_Work required_
Copy all of the records below verbatim.

_Input_
= Beginning of Section =

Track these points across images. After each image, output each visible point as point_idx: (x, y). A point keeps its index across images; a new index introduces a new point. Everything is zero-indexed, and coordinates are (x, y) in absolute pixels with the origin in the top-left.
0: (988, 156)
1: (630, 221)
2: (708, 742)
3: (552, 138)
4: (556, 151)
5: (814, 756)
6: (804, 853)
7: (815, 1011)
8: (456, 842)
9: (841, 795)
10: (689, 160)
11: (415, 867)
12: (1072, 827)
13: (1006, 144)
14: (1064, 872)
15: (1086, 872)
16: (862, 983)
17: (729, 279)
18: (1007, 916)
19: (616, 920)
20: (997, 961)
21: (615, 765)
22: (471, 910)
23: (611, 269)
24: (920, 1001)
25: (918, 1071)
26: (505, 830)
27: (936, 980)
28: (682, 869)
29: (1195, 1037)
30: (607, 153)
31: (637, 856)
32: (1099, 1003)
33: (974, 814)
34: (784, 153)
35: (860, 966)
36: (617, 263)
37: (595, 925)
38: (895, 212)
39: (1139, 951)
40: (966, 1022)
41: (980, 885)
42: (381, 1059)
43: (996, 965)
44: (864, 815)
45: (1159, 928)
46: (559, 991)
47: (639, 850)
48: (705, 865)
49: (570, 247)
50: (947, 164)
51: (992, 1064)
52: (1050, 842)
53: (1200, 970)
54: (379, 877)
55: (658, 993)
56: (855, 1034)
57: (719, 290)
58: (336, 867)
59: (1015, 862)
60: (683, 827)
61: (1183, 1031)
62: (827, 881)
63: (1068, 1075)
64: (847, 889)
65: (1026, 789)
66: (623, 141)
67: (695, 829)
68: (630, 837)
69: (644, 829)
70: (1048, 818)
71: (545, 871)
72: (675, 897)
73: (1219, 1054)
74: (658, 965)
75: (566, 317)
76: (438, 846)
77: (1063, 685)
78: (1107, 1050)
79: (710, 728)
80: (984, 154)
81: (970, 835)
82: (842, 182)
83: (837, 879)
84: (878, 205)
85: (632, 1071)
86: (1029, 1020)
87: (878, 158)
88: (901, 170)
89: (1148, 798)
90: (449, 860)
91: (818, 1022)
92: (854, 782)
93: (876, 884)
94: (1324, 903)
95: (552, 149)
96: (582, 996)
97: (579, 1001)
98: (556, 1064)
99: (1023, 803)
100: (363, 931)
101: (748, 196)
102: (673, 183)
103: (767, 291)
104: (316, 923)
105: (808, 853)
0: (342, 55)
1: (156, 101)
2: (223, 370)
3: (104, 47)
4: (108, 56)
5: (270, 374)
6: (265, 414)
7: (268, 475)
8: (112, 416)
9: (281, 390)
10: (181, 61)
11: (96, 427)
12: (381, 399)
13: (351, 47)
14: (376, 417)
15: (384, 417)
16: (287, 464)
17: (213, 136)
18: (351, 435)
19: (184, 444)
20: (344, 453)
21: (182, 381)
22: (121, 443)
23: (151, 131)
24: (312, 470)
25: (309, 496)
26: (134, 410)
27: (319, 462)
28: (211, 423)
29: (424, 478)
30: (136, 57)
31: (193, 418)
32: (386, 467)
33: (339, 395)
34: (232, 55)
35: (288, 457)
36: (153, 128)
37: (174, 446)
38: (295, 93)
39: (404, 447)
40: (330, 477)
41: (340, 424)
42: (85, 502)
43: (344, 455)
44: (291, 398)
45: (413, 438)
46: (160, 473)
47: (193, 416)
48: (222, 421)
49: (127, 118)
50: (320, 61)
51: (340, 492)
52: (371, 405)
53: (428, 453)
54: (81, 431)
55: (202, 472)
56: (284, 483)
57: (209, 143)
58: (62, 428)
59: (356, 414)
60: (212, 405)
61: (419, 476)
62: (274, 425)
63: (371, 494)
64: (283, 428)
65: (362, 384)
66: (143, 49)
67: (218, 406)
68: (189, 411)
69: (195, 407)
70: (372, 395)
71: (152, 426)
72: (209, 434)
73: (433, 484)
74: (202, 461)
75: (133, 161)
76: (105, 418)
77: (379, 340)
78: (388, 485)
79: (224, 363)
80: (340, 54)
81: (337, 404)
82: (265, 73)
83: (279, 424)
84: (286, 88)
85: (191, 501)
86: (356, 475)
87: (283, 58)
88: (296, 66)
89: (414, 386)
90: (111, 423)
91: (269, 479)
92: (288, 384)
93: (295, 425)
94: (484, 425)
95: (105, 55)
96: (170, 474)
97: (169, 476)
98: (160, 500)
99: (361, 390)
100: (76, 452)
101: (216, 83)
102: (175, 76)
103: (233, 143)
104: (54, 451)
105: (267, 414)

= End of Section =

_Final answer_
Track these points across images. After each image, output each visible point as point_idx: (x, y). A point keeps its index across images; a new index introduces a new point. Everything is zero-indexed, and coordinates are (x, y) in absolute pixels with the origin in the top-left.
0: (988, 156)
1: (630, 221)
2: (708, 742)
3: (552, 138)
4: (556, 151)
5: (814, 756)
6: (804, 853)
7: (815, 1011)
8: (456, 842)
9: (841, 795)
10: (689, 160)
11: (415, 867)
12: (1072, 827)
13: (1006, 144)
14: (1064, 872)
15: (1086, 872)
16: (862, 983)
17: (729, 279)
18: (1007, 916)
19: (616, 920)
20: (997, 961)
21: (615, 765)
22: (471, 910)
23: (611, 269)
24: (920, 1001)
25: (918, 1071)
26: (505, 830)
27: (936, 980)
28: (682, 869)
29: (1195, 1037)
30: (607, 153)
31: (637, 856)
32: (1099, 1003)
33: (974, 814)
34: (784, 153)
35: (860, 966)
36: (617, 263)
37: (595, 925)
38: (895, 212)
39: (1139, 951)
40: (966, 1022)
41: (980, 885)
42: (381, 1059)
43: (996, 965)
44: (864, 815)
45: (1159, 928)
46: (559, 991)
47: (639, 850)
48: (705, 865)
49: (570, 247)
50: (947, 164)
51: (992, 1064)
52: (1050, 842)
53: (1200, 970)
54: (379, 877)
55: (658, 993)
56: (855, 1034)
57: (719, 290)
58: (336, 867)
59: (1015, 862)
60: (683, 827)
61: (1183, 1031)
62: (827, 881)
63: (1068, 1075)
64: (847, 889)
65: (1026, 789)
66: (623, 141)
67: (695, 829)
68: (630, 837)
69: (644, 829)
70: (1048, 818)
71: (545, 871)
72: (675, 897)
73: (1219, 1054)
74: (658, 965)
75: (566, 317)
76: (438, 846)
77: (1063, 685)
78: (1107, 1050)
79: (710, 728)
80: (984, 154)
81: (970, 835)
82: (842, 182)
83: (837, 879)
84: (878, 205)
85: (632, 1071)
86: (1029, 1020)
87: (878, 158)
88: (901, 170)
89: (1148, 798)
90: (449, 860)
91: (818, 1022)
92: (854, 782)
93: (876, 884)
94: (1324, 903)
95: (552, 149)
96: (582, 996)
97: (579, 1001)
98: (556, 1064)
99: (1023, 803)
100: (363, 931)
101: (748, 196)
102: (673, 183)
103: (767, 291)
104: (316, 923)
105: (808, 853)
0: (342, 55)
1: (156, 101)
2: (223, 370)
3: (104, 47)
4: (108, 56)
5: (270, 374)
6: (265, 414)
7: (268, 475)
8: (112, 416)
9: (281, 390)
10: (181, 61)
11: (96, 427)
12: (381, 399)
13: (351, 47)
14: (376, 417)
15: (384, 417)
16: (287, 464)
17: (213, 136)
18: (351, 435)
19: (184, 444)
20: (344, 453)
21: (182, 381)
22: (121, 443)
23: (151, 131)
24: (312, 470)
25: (309, 496)
26: (134, 410)
27: (319, 462)
28: (211, 423)
29: (424, 478)
30: (136, 57)
31: (193, 418)
32: (386, 467)
33: (339, 395)
34: (232, 55)
35: (288, 457)
36: (153, 128)
37: (174, 446)
38: (295, 93)
39: (404, 447)
40: (330, 477)
41: (340, 424)
42: (85, 502)
43: (344, 455)
44: (291, 398)
45: (413, 438)
46: (160, 473)
47: (193, 416)
48: (222, 421)
49: (127, 118)
50: (320, 61)
51: (340, 492)
52: (371, 405)
53: (428, 453)
54: (81, 431)
55: (202, 472)
56: (284, 483)
57: (209, 143)
58: (62, 428)
59: (356, 414)
60: (212, 405)
61: (419, 476)
62: (274, 425)
63: (371, 494)
64: (283, 428)
65: (362, 384)
66: (143, 49)
67: (218, 406)
68: (189, 411)
69: (195, 407)
70: (372, 395)
71: (152, 426)
72: (209, 434)
73: (433, 484)
74: (202, 461)
75: (133, 161)
76: (105, 418)
77: (379, 340)
78: (388, 485)
79: (224, 363)
80: (340, 54)
81: (337, 404)
82: (265, 73)
83: (279, 424)
84: (286, 88)
85: (191, 501)
86: (356, 475)
87: (283, 58)
88: (296, 66)
89: (414, 386)
90: (111, 423)
91: (269, 479)
92: (288, 384)
93: (295, 425)
94: (484, 425)
95: (105, 55)
96: (170, 474)
97: (169, 476)
98: (160, 500)
99: (361, 390)
100: (76, 452)
101: (216, 83)
102: (175, 76)
103: (233, 143)
104: (54, 451)
105: (267, 414)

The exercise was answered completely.